As you take John along on his mission to repair the electrical and air filter systems, Brown moves timidly along each darkened hallway. With each floor you explore, a seemingly repressed memory rears its ugly head. We begin to see what unfolds with the shelter’s previous occupants via flashback, culminated in the game’s final moments. It’s as disturbing as it is gratifying.
Actress Sarah Greene plays John’s mother and she covers every range of human emotion fathomable by the game’s end. However, I’m intent on avoiding spoilers, so I’ll reference these specifics no further. If you ever throw up your hands during The Bunker‘s story, which can take a stretch to get into, be assured there’s absolutely a pay-off.
Outside of our two leads, the minor characters deliver their lines in a most uncomfortably wooden fashion. Then at certain points where John is simply standing in a hallway, the musical score swells as if hinting at a big reveal or jump scare, but nothing comes.
Mechanically speaking, the game is ultimately not intended to be any sort of challenge. It’s rather unfortunate though, as glimmers of a Quick Time Event (QTE) appear all-too briefly. However, the average gamer will pass these QTEs with flying colors and then some.
Despite any criticisms I levy against The Bunker, the story and high production value compel you to forgive them.
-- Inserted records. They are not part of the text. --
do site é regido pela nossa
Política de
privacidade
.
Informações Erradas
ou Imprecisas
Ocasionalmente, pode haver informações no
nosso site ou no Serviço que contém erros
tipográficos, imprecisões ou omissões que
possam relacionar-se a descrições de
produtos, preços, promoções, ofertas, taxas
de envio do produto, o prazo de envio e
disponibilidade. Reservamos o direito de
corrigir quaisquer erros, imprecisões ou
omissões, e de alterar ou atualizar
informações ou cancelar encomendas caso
This feels like a full-fledged Hollywood production but occasionally the actors arbitrarily stop and wait for a button click. They even filmed this in a real decommissioned bunker. This pays off as it makes your environment feel legitimately previously occupied.
It might be too early for declarations, but I’m predicting this title could see the same success as last year’s live-action mystery game Her Story.